Facebook is buying the popular instant-messaging app for $19 billion.
Since its initial launch, hippomsg has grown to a community of over 3,000 medical providers from over 30 different professions that touch protected health information—doctors, nurses, physical therapists, hospital administrators, EMTs and lactation consultants, just to name a few. The platform can be used on a smartphone, tablet or PC, meaning cost-conscious medical practices and hospitals don’t need to buy expensive new technology to join the digital age of communication. The entire platform is free.
Even a patient’s name is considered protected health information that must be safeguarded under HIPAA. That’s why hospitals and medical practices are still using pagers to connect medical professionals and—eventually—get them talking by phone. The page and the call are considered secure.
“Most hospitals do not even have alphanumeric paging because it’s expensive,” Grilli said. “We knew it had to change. But we knew—whatever we built—we had to make it free. In the age of declining reimbursements and massive shifts in business models under the Affordable Care Act, we had to give the medical community a way to start talking.”

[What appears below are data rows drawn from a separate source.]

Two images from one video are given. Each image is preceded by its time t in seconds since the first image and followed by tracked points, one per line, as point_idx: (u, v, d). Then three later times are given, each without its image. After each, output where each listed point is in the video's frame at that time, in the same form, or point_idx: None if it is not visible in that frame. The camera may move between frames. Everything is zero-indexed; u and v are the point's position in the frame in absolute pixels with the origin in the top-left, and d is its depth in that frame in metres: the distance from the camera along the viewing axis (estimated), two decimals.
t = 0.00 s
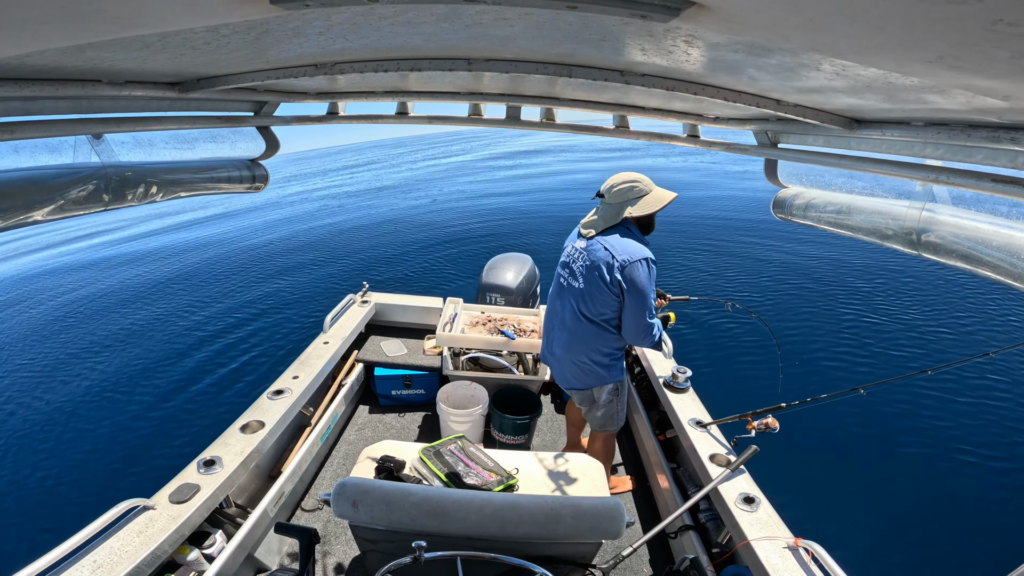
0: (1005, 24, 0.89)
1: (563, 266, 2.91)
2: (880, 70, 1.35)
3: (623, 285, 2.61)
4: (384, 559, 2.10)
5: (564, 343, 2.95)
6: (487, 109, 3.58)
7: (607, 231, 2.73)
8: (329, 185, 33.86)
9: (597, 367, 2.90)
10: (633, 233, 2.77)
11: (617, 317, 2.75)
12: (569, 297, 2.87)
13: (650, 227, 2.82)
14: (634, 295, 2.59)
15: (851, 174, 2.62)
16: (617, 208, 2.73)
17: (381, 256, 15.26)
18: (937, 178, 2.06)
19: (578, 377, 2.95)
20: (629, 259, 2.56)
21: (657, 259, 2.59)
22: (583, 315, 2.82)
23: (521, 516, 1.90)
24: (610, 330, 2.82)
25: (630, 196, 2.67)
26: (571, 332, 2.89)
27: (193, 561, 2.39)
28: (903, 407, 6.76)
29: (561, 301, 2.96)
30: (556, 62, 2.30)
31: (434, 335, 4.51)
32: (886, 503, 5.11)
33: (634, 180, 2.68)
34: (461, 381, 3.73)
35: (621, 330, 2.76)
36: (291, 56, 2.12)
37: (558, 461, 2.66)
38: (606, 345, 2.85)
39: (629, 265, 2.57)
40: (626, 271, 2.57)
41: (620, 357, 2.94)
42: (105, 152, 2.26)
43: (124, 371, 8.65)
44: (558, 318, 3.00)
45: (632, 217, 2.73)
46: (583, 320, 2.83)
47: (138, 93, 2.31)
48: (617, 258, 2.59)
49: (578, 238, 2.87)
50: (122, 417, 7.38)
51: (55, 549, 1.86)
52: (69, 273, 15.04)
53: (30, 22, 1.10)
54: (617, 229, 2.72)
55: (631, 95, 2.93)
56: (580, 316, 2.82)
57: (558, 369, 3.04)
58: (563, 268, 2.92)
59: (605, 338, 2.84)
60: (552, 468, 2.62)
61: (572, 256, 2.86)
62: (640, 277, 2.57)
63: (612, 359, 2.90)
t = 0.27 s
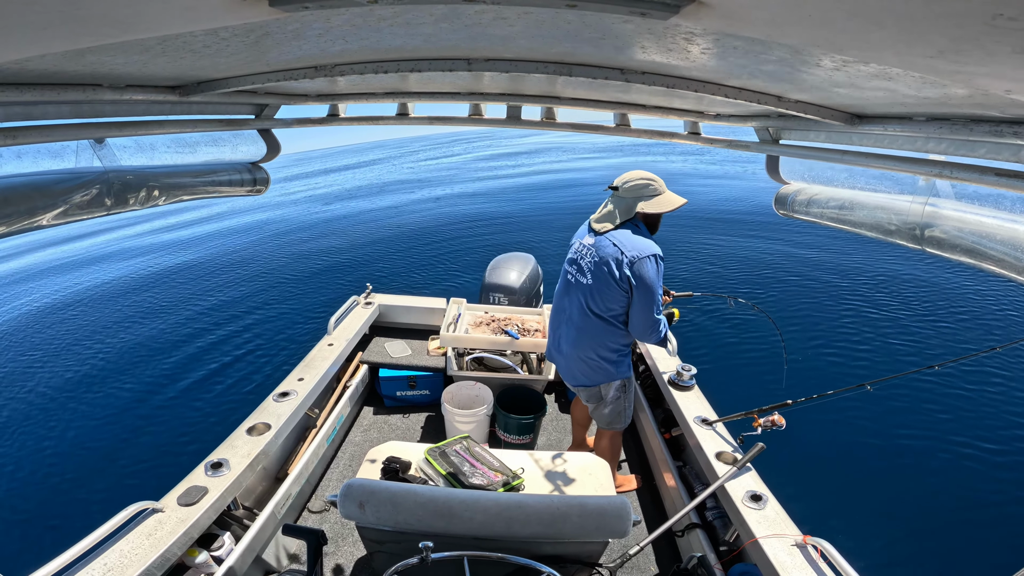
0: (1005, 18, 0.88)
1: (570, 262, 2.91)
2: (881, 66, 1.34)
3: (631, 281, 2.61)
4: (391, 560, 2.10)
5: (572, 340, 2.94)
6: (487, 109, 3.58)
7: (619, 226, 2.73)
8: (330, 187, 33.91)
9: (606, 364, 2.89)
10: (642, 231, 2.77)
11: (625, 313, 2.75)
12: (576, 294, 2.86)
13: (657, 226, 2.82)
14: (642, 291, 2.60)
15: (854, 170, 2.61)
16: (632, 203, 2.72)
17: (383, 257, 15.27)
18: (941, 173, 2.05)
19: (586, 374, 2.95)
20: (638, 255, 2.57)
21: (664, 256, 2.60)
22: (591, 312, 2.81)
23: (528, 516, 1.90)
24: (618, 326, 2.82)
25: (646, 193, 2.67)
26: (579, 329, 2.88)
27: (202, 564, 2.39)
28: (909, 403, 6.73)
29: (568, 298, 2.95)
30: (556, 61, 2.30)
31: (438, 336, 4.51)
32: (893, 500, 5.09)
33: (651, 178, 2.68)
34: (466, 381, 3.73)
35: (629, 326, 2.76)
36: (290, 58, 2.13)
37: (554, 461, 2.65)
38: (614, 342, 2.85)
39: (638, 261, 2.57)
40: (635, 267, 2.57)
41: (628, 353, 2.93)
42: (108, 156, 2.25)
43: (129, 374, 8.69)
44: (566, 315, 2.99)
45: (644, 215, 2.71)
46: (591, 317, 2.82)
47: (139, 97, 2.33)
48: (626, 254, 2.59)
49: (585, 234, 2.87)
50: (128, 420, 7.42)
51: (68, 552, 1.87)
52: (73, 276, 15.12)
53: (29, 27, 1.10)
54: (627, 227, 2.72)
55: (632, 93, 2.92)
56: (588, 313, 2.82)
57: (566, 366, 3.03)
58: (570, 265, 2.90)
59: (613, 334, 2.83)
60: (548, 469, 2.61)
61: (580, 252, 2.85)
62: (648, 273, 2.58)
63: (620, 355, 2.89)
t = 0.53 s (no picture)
0: (1003, 11, 0.88)
1: (575, 255, 2.91)
2: (880, 59, 1.34)
3: (638, 272, 2.62)
4: (398, 559, 2.11)
5: (580, 333, 2.94)
6: (487, 108, 3.58)
7: (630, 218, 2.73)
8: (332, 187, 33.93)
9: (614, 356, 2.89)
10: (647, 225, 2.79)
11: (632, 305, 2.76)
12: (583, 286, 2.87)
13: (660, 220, 2.84)
14: (648, 282, 2.61)
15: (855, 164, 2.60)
16: (641, 195, 2.72)
17: (385, 256, 15.29)
18: (942, 166, 2.03)
19: (594, 366, 2.94)
20: (644, 247, 2.58)
21: (669, 248, 2.62)
22: (598, 304, 2.81)
23: (534, 513, 1.90)
24: (625, 318, 2.82)
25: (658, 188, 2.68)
26: (586, 321, 2.88)
27: (213, 566, 2.35)
28: (913, 396, 6.71)
29: (575, 291, 2.95)
30: (555, 58, 2.29)
31: (442, 335, 4.52)
32: (898, 494, 5.08)
33: (662, 175, 2.68)
34: (470, 379, 3.74)
35: (636, 317, 2.77)
36: (289, 59, 2.13)
37: (551, 462, 2.64)
38: (621, 334, 2.84)
39: (643, 253, 2.58)
40: (641, 258, 2.58)
41: (635, 345, 2.93)
42: (108, 160, 2.25)
43: (134, 376, 8.73)
44: (573, 308, 2.99)
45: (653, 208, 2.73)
46: (598, 309, 2.82)
47: (138, 100, 2.34)
48: (632, 246, 2.59)
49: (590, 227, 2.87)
50: (134, 421, 7.45)
51: (80, 554, 1.89)
52: (77, 279, 15.18)
53: (27, 32, 1.11)
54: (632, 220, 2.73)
55: (632, 89, 2.91)
56: (595, 305, 2.82)
57: (574, 359, 3.02)
58: (576, 258, 2.90)
59: (620, 325, 2.83)
60: (545, 470, 2.61)
61: (585, 246, 2.86)
62: (654, 265, 2.59)
63: (627, 347, 2.89)
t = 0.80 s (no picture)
0: (1004, 6, 0.88)
1: (574, 249, 2.92)
2: (881, 55, 1.33)
3: (635, 263, 2.62)
4: (402, 557, 2.12)
5: (580, 326, 2.94)
6: (487, 105, 3.57)
7: (629, 209, 2.73)
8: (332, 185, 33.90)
9: (614, 348, 2.88)
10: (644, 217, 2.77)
11: (631, 296, 2.76)
12: (582, 280, 2.87)
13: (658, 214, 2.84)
14: (646, 273, 2.61)
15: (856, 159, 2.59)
16: (639, 188, 2.72)
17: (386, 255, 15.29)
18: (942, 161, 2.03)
19: (595, 358, 2.93)
20: (640, 238, 2.58)
21: (666, 239, 2.62)
22: (597, 296, 2.82)
23: (538, 511, 1.90)
24: (624, 310, 2.82)
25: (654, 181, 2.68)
26: (586, 314, 2.89)
27: (219, 565, 2.38)
28: (915, 391, 6.71)
29: (575, 284, 2.96)
30: (554, 55, 2.29)
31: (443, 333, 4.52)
32: (900, 489, 5.09)
33: (660, 169, 2.69)
34: (472, 377, 3.74)
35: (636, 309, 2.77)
36: (287, 58, 2.13)
37: (550, 462, 2.64)
38: (621, 325, 2.84)
39: (641, 244, 2.58)
40: (638, 249, 2.59)
41: (636, 337, 2.93)
42: (107, 161, 2.27)
43: (136, 375, 8.74)
44: (573, 301, 3.00)
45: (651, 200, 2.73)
46: (598, 301, 2.82)
47: (137, 100, 2.34)
48: (629, 237, 2.60)
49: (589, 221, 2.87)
50: (136, 421, 7.47)
51: (87, 555, 1.90)
52: (77, 278, 15.17)
53: (26, 33, 1.11)
54: (631, 213, 2.72)
55: (631, 86, 2.91)
56: (594, 297, 2.82)
57: (575, 352, 3.02)
58: (575, 251, 2.91)
59: (620, 317, 2.83)
60: (543, 469, 2.60)
61: (584, 239, 2.86)
62: (652, 256, 2.59)
63: (627, 339, 2.89)
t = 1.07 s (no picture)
0: (1004, 7, 0.88)
1: (566, 248, 2.92)
2: (882, 56, 1.33)
3: (626, 260, 2.62)
4: (401, 555, 2.12)
5: (574, 324, 2.95)
6: (487, 104, 3.56)
7: (617, 206, 2.73)
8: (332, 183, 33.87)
9: (609, 346, 2.88)
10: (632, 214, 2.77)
11: (623, 294, 2.75)
12: (575, 278, 2.88)
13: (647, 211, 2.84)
14: (637, 270, 2.61)
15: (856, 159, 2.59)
16: (627, 185, 2.73)
17: (386, 253, 15.29)
18: (942, 161, 2.03)
19: (590, 357, 2.94)
20: (629, 235, 2.59)
21: (656, 236, 2.62)
22: (590, 295, 2.82)
23: (536, 509, 1.91)
24: (617, 307, 2.81)
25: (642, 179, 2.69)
26: (580, 312, 2.89)
27: (217, 564, 2.36)
28: (914, 391, 6.72)
29: (568, 283, 2.96)
30: (554, 54, 2.28)
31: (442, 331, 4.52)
32: (898, 489, 5.10)
33: (650, 167, 2.70)
34: (471, 375, 3.75)
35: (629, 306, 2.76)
36: (287, 56, 2.12)
37: (550, 462, 2.63)
38: (615, 323, 2.84)
39: (631, 241, 2.59)
40: (628, 246, 2.59)
41: (630, 334, 2.93)
42: (107, 157, 2.27)
43: (135, 372, 8.73)
44: (567, 300, 3.00)
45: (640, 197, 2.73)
46: (590, 299, 2.83)
47: (137, 97, 2.34)
48: (619, 235, 2.60)
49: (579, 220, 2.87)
50: (135, 418, 7.47)
51: (84, 553, 1.90)
52: (77, 275, 15.16)
53: (25, 30, 1.11)
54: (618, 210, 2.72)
55: (632, 85, 2.90)
56: (586, 295, 2.83)
57: (570, 351, 3.03)
58: (567, 251, 2.92)
59: (613, 315, 2.83)
60: (543, 470, 2.60)
61: (575, 238, 2.87)
62: (642, 252, 2.59)
63: (622, 336, 2.88)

For Shah, the hippomsg business model, in many ways, is an extension of his philanthropic upbringing. His father is an electrical engineer who went to college in India and came to the United States in the 1960s with his wife to start a business and a family. One of Shah’s brothers is a pediatric ENT surgeon and the other is an engineer.
“Like any good Indian son, he joined my dad’s engineering firm,” Shah said.
His parents have always instilled in their children a need to give back. Throughout the development of hippomsg, Shah said, he and Grilli knew they wanted to give back to the medical community.
Shah got his undergraduate and medical degrees from Boston University. Shah met Grilli, his chief resident, in the lab one day when Shah was looking at a business page online. They realized then that they both had an affinity for medicine and business and regularly discussed ways to make healthcare more efficient.
“So many aspects of healthcare are broken, and we’re trying to chip away at one of them,” said Shah, who chairs several major national committees to improve patient quality. “I’ve seen how medical mistakes happen. Often, it’s a matter of miscommunication—an ER doctor who doesn’t have a full list of prescriptions or a specialist who doesn’t have all the information about a patient’s case because he has three other specialists at three other practices.”
Grilli and Shah think that many mistakes could be avoided if it wasn’t such a task to reach other medical professionals.
“The hippomsg solution is so fast and easy,” Shah said. “In the time it took you to read this article, you could have sent your first message.”